By John F Burns/ The New York Times / May 19, 2010
LONDON — Defying those who said it might be paralyzed by internal divisions, Britain’s new coalition government of Conservatives and Liberal Democrats on Wednesday unveiled the most ambitious plan in decades for upending the highly centralized and often intrusive way the country is governed.
The plan, as laid out by the deputy prime minister, Nick Clegg, would roll back a proliferation of “nanny state” laws, non-elected administrative bodies and surveillance systems — many of them a product of Labour’s 13 years in power — that critics say have curbed individual freedoms and enlarged state powers to a degree unrivaled by most other democratic societies.
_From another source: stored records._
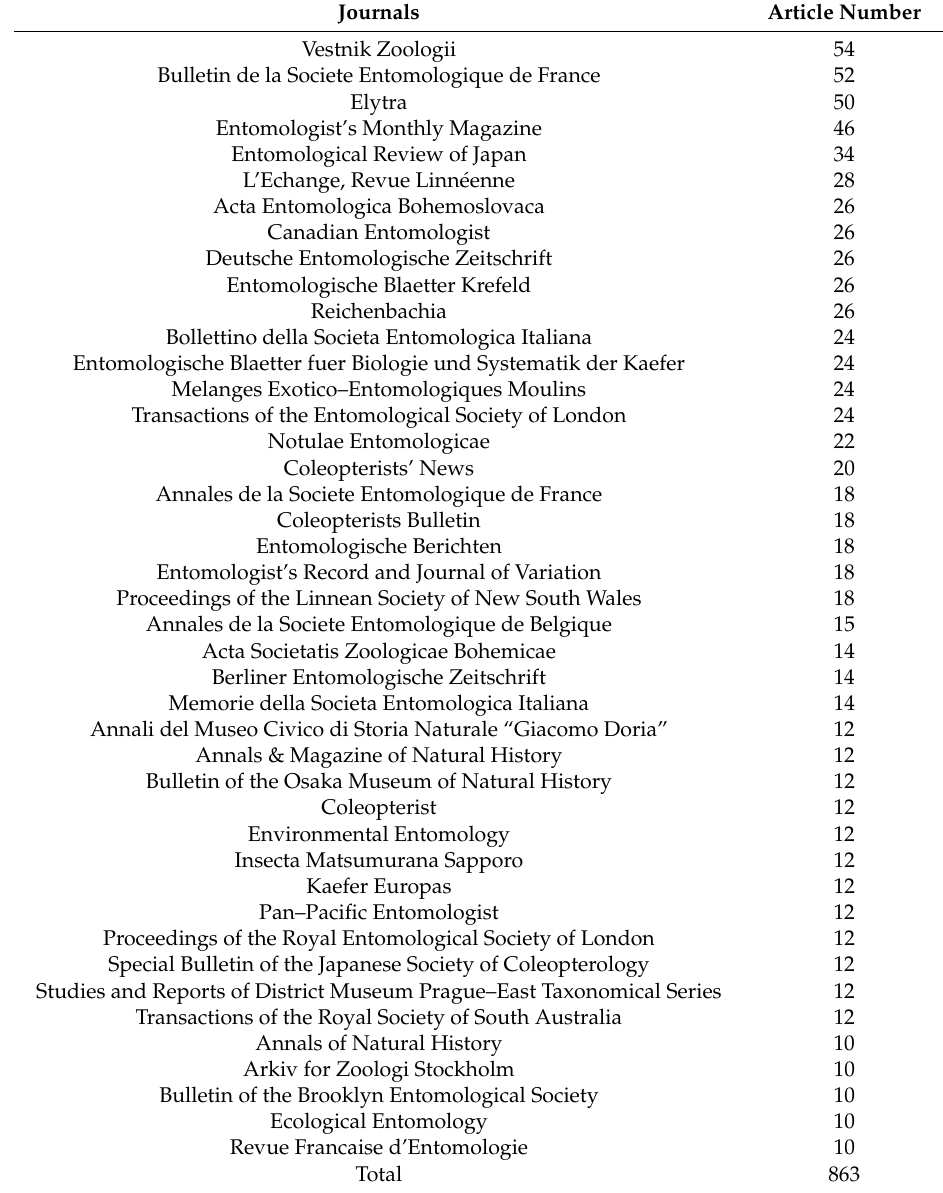
Table 1. The distribution of articles by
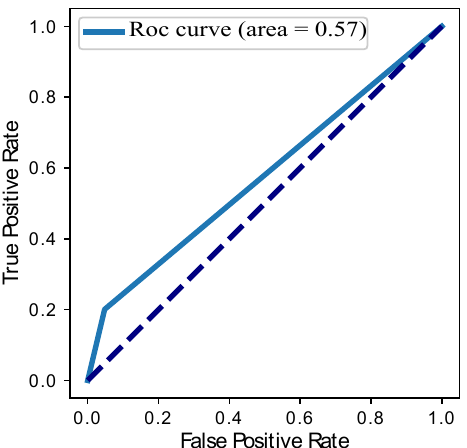
Figure 16. ROC curve of Support Vector Machine (SVM).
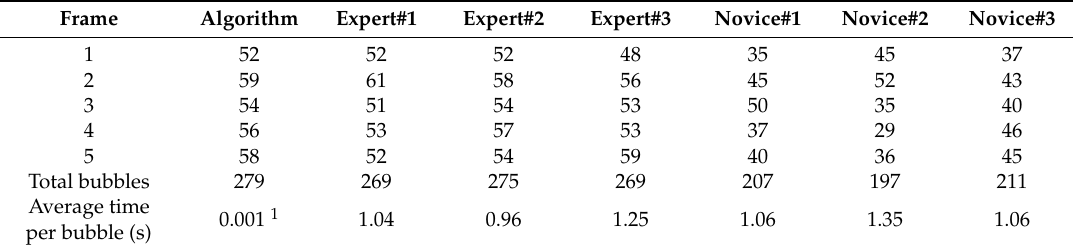
Table 2. Detected bubbles. Results for the two sets of human validators.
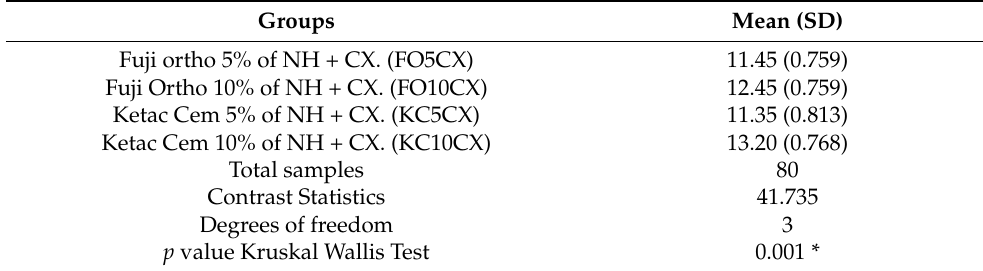
Table 1. Comparison of inhibitory effect from experimental groups analyzed in this study.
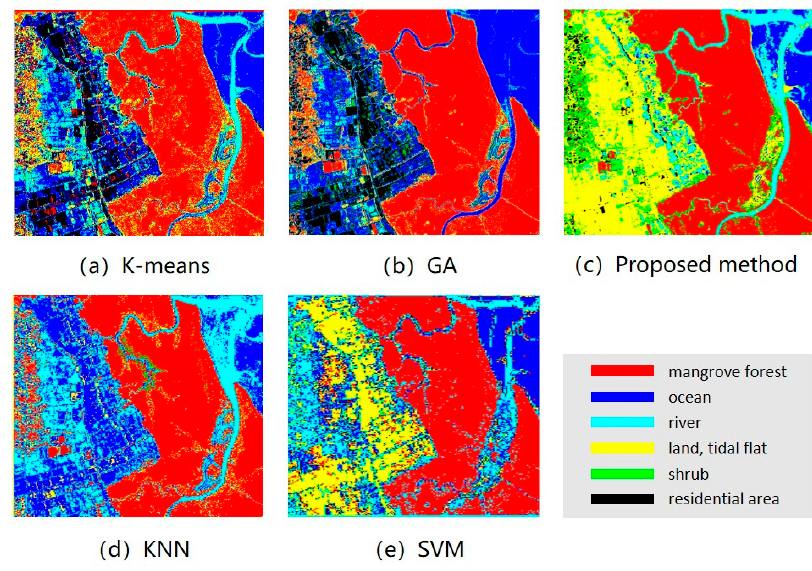
Figure 16. Output results for Data 3. Table 6. Test Results for IoU Parameter (Data 3).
Vowing that the coalition would end “the culture of spying on its citizens,” Mr. Clegg said it would “tear through the statute book,” scrapping a nationwide system of identity cards on which the Labour government spent huge sums, and abandoning a new generation of “biometric” passports that would hold a vastly expanded archive of personal data. In addition, he said, there would be new restrictions on the government’s right to intercept and hold personal Internet and e-mail traffic and to store DNA data from people not convicted of any crime.
Mr. Clegg said the changes would also place new curbs on tens of thousands of closed-circuit television cameras in public places — a field in which, critics say, Britain is a world leader. Those critics, have complained that despite the cameras — which the police use to trace the movement of suspects and victims through shopping centers, city streets, hospitals, gas stations and other public places — there has been little impact on crime rates over the years.
“It is outrageous that decent, law-abiding citizens get treated as if they have got something to hide,” Mr. Clegg said.